The nitriding method has been used to impart a residual electro-negative charge to the surface of the steel bodied drill bits and is disclosed in U.S. Pat. No. 5,330,016, entitled “Drill Bit and Other Downhole Tools Having Electro-Negative Surfaces and Sacrificial Anodes to Reduce Mud Balling” and issued on Jul. 19, 1994 to Paske et al., and SPE 35110, entitled “Successful Field Application of an Electro-Negative ‘Coating’ to Reduce Bit Balling Tendencies in Water Based Mud” and published on March 1996. This method has been relatively successful in field application but involves the added heat treatment ranging from approximately 950° F. to approximately 1050° F., treatment time, and treatment expense involved in gas nitriding. Additionally, portions of the downhole tool and/or drill bit are masked off prior to the application of the gas nitriding, which involves additional time and expense. These portions include, but are not limited to, the portions of the tool or bit where the cutters, cutting elements, inserts, or teeth, are to be brazed.
The non-water wettable coating method aims to slicken the surface of the downhole tools and/or the drill bits and is disclosed in U.S. Pat. No. 6,450,271, entitled “Surface Modifications for Rotary Drill Bits” and issued on Sep. 17, 2002 to Tibbitts et al., and SPE 74514, entitled “Innovative Low-Friction Coating Reduces PDC Balling and Doubles ROP Drilling Shales With WBM” and published on February 2002. This method involves the use of one of the following surface treatments on the downhole tool or drill bit: Teflon®, fluoropolymer, urethanes, epoxies, or plastic filled ceramics. None of these solutions are currently being employed in oilfield drilling beyond their potential inclusion within commercial paint.

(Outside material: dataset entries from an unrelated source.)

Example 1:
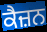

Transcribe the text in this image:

ਕੈਜ਼ਨ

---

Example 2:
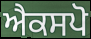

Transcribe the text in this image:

ਐਕਸਪੋ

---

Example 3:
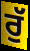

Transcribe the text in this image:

ਰੁੱ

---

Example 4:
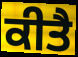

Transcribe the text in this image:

ਕੀਤੈ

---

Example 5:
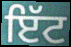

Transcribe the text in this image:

ਇੱਟ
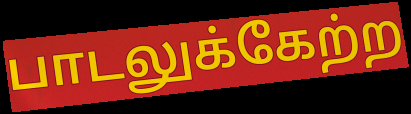
பாடலுக்கேற்ற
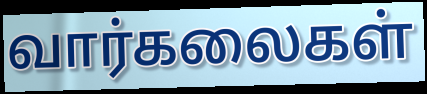
வார்கலைகள்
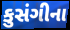
કુસંગીના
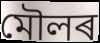
মৌলৰ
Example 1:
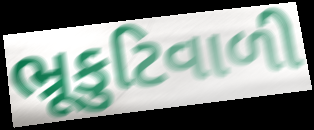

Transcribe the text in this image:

ભ્રૂકુટિવાળી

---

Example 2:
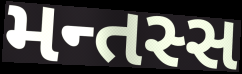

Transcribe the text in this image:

મન્તસ્સ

In summary, active negative charged systems work but are impractical in oil and gas drilling. Nitriding based negative charged coatings work but are encumbered by time, expense, and manufacturing compromises. “Slickening” methods are not commercially viable due to expense, difficulties of application, poor adhesion, poor erosion resistance, and/or failure to actually reduce balling.
The drawings illustrate only exemplary embodiments of the invention and are therefore not to be considered limiting of its scope, as the invention may admit to other equally effective embodiments.